Aside from celebration, some other small tasks were planned for the first of the two planned EVA’s. Most of these tasks actually involved Hermes, with the crew looking around and documenting the state of the lander in order to provide a point of insight midway through a mission, adding to what Stranger had afforded as a part of Aurora II. Castelli would conduct some prep-work for an ESA experiment looking into use of Lunar regolith mixed with soil from Earth in plant growth, for now simply scouting some spots around the crater for collection on the next EVA. Other than that some minor sample collection work was set aside to, among other things, check how much, if any, Taurus-Littrow had changed after the departure of Apollo 17. The field test for the TrACES suits were going well, aside from a few user-induced falls and were proving some, so-far, impressive capability.
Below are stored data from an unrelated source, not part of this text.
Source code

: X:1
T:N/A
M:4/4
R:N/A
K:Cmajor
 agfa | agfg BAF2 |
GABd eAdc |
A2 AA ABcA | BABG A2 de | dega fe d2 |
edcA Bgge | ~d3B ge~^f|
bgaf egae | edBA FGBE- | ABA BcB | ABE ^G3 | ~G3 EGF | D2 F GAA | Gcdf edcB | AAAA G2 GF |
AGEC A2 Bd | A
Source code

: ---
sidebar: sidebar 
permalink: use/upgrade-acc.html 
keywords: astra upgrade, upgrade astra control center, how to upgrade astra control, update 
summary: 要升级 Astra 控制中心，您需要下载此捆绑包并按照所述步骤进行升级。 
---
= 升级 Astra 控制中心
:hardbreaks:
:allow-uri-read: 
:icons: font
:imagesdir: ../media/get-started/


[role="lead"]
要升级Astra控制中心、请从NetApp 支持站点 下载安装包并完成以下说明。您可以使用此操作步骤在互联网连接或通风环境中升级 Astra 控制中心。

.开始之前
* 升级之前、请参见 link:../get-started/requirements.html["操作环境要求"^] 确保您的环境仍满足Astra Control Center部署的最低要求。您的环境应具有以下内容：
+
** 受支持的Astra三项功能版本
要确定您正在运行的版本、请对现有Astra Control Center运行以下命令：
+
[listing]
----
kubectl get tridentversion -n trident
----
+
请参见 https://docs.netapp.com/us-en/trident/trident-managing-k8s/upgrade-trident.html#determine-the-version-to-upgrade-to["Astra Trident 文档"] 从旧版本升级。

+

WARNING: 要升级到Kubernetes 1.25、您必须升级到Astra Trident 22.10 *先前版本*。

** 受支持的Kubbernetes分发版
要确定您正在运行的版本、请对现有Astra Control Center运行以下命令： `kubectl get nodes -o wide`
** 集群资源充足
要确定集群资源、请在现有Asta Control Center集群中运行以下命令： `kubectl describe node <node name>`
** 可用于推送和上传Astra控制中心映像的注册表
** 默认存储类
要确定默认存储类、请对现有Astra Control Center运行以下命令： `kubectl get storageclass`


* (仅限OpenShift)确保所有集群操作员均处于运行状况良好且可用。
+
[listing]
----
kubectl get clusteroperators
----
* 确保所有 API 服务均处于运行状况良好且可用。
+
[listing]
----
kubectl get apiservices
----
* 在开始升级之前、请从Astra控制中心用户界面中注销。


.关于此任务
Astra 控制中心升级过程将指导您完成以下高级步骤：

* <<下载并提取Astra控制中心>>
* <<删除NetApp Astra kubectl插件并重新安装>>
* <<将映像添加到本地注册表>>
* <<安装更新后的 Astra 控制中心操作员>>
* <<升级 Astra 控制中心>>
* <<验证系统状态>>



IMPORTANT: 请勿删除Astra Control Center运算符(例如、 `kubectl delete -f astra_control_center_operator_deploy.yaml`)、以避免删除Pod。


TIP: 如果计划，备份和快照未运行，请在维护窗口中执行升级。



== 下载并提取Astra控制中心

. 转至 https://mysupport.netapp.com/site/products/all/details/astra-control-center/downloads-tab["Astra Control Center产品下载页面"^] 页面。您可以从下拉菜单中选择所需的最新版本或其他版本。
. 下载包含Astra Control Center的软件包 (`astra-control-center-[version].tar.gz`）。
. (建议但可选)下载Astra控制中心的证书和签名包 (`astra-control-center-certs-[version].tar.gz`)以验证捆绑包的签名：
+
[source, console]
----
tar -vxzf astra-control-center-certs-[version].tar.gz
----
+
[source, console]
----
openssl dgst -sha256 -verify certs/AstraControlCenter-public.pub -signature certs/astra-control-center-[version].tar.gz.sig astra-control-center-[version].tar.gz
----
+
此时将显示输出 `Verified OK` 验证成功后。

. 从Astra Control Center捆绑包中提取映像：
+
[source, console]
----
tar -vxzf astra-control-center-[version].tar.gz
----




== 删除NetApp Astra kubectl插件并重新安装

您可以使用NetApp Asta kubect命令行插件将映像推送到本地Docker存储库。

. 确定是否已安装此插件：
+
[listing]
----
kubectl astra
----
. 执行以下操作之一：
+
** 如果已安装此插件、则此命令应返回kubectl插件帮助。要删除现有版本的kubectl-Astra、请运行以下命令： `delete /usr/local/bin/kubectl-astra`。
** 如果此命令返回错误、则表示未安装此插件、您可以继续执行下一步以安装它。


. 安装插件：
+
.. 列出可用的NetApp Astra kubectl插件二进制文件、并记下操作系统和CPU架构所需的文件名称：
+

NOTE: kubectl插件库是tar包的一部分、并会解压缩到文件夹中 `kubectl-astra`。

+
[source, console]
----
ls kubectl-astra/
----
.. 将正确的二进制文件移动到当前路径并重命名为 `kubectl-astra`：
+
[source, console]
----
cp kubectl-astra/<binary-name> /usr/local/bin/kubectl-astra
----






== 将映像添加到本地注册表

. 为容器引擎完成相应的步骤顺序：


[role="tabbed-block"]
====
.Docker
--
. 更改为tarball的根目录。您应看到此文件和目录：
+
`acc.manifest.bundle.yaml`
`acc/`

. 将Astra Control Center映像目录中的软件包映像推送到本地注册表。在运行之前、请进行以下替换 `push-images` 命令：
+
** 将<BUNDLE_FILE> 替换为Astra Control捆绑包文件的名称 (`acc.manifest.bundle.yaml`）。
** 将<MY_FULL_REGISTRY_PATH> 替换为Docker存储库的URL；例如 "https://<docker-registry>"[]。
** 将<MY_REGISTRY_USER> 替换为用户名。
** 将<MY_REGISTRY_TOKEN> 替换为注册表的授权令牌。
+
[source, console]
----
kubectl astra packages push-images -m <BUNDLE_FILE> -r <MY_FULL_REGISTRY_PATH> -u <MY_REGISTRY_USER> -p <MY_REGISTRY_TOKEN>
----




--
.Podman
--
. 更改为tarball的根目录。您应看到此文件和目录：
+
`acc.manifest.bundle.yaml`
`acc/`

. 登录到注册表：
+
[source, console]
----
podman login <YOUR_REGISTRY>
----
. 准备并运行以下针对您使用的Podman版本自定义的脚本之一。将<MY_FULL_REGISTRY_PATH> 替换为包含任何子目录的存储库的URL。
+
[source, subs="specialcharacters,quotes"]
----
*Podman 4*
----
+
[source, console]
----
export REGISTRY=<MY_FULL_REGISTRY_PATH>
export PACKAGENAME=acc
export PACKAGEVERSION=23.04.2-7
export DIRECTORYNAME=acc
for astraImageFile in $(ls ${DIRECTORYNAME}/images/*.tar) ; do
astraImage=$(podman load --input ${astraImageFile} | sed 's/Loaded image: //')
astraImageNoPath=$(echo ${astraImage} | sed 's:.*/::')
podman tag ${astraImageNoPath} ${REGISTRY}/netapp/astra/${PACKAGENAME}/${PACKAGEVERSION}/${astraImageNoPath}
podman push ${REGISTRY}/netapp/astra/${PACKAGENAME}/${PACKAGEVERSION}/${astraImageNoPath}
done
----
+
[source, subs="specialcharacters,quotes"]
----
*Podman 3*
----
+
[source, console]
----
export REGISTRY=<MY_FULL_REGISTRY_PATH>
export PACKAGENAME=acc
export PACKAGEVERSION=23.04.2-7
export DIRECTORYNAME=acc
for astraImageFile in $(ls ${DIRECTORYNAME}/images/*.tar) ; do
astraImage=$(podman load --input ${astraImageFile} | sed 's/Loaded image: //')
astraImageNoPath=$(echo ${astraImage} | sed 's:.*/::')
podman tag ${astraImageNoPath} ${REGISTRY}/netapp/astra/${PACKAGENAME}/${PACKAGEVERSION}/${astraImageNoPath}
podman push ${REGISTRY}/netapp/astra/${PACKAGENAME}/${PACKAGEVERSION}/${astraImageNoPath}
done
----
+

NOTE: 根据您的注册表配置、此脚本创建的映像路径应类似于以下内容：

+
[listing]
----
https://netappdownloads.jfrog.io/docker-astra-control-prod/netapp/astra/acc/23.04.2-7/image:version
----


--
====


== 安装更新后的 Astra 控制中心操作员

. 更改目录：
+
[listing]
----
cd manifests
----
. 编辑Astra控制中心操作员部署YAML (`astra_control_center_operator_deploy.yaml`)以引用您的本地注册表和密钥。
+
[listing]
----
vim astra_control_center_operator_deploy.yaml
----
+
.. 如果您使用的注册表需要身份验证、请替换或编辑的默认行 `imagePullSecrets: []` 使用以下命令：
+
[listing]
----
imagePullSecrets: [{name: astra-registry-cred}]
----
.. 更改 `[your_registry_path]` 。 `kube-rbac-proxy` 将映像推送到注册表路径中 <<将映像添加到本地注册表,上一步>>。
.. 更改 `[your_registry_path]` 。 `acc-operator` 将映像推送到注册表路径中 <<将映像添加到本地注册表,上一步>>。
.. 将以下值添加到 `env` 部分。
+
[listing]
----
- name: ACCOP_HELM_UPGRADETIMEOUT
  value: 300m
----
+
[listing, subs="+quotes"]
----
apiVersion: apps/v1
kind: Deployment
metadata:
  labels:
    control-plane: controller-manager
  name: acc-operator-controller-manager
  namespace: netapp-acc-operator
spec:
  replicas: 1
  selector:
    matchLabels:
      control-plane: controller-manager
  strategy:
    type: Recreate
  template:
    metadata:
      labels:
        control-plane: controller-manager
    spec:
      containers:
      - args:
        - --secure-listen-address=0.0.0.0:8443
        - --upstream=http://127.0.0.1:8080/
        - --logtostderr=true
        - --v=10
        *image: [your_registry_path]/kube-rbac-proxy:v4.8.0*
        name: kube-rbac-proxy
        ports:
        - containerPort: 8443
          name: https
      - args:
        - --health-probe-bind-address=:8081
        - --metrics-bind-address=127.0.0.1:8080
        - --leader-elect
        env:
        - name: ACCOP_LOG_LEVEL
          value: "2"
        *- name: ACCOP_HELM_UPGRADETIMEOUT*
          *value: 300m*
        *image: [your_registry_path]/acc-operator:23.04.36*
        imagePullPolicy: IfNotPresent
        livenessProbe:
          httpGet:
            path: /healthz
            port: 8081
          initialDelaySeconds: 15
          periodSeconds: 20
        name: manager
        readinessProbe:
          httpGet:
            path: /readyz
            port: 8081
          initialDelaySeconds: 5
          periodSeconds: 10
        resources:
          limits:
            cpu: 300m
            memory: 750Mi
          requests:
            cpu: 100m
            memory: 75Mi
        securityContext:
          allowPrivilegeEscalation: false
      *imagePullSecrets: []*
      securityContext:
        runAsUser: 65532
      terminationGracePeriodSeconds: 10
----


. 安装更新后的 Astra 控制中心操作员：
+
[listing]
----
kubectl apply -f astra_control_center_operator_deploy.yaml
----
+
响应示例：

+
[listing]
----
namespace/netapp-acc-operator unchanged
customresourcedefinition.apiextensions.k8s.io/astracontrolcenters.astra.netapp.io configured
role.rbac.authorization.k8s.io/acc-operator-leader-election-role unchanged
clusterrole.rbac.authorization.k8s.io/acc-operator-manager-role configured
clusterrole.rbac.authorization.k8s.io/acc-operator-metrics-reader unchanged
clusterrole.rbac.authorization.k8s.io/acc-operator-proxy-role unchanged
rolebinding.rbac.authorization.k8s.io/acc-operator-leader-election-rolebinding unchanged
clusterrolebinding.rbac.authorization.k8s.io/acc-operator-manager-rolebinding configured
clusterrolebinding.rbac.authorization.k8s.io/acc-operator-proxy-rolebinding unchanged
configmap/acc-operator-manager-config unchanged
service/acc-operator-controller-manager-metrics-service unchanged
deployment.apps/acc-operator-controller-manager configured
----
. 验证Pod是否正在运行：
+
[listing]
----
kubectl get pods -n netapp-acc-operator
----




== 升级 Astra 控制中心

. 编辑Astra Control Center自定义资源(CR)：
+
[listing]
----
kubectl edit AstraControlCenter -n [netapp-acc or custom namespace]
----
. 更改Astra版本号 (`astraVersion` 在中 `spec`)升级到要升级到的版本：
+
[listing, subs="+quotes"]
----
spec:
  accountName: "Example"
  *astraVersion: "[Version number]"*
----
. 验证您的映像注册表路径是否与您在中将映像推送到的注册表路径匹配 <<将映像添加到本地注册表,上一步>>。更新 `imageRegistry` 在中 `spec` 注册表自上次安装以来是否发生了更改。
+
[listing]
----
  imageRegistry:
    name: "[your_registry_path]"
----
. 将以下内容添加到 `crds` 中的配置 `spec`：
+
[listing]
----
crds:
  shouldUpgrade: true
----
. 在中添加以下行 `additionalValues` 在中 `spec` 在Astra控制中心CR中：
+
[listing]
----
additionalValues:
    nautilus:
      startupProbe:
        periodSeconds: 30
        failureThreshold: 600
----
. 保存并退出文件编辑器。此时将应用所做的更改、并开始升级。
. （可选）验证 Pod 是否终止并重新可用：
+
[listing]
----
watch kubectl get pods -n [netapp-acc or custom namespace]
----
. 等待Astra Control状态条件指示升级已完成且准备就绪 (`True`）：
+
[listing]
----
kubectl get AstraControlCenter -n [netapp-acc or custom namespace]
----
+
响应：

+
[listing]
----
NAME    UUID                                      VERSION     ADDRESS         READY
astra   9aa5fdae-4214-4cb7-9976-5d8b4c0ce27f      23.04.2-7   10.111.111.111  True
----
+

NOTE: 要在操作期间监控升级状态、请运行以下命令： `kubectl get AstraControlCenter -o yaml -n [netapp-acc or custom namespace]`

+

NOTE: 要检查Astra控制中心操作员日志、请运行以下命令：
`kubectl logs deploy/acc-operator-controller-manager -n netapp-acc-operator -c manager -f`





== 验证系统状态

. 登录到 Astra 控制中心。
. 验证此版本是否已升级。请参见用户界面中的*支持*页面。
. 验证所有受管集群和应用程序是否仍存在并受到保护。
As the time set aside for EVA-1 ran out the crew climbed back into the lander, with Perry, in the process, expressing a lament that they were not able to bring up a Christmas tree with them. With the hatch closed and the cabin safely pressurized, the crew pulled off the dust-covered outer layer, taking care not to disturb them too much as they placed them in their duffel bag-like containers. Next up was some indoor tasks and another rest period as they prepared for the next day’s journey to the past, to Challenger's descent module.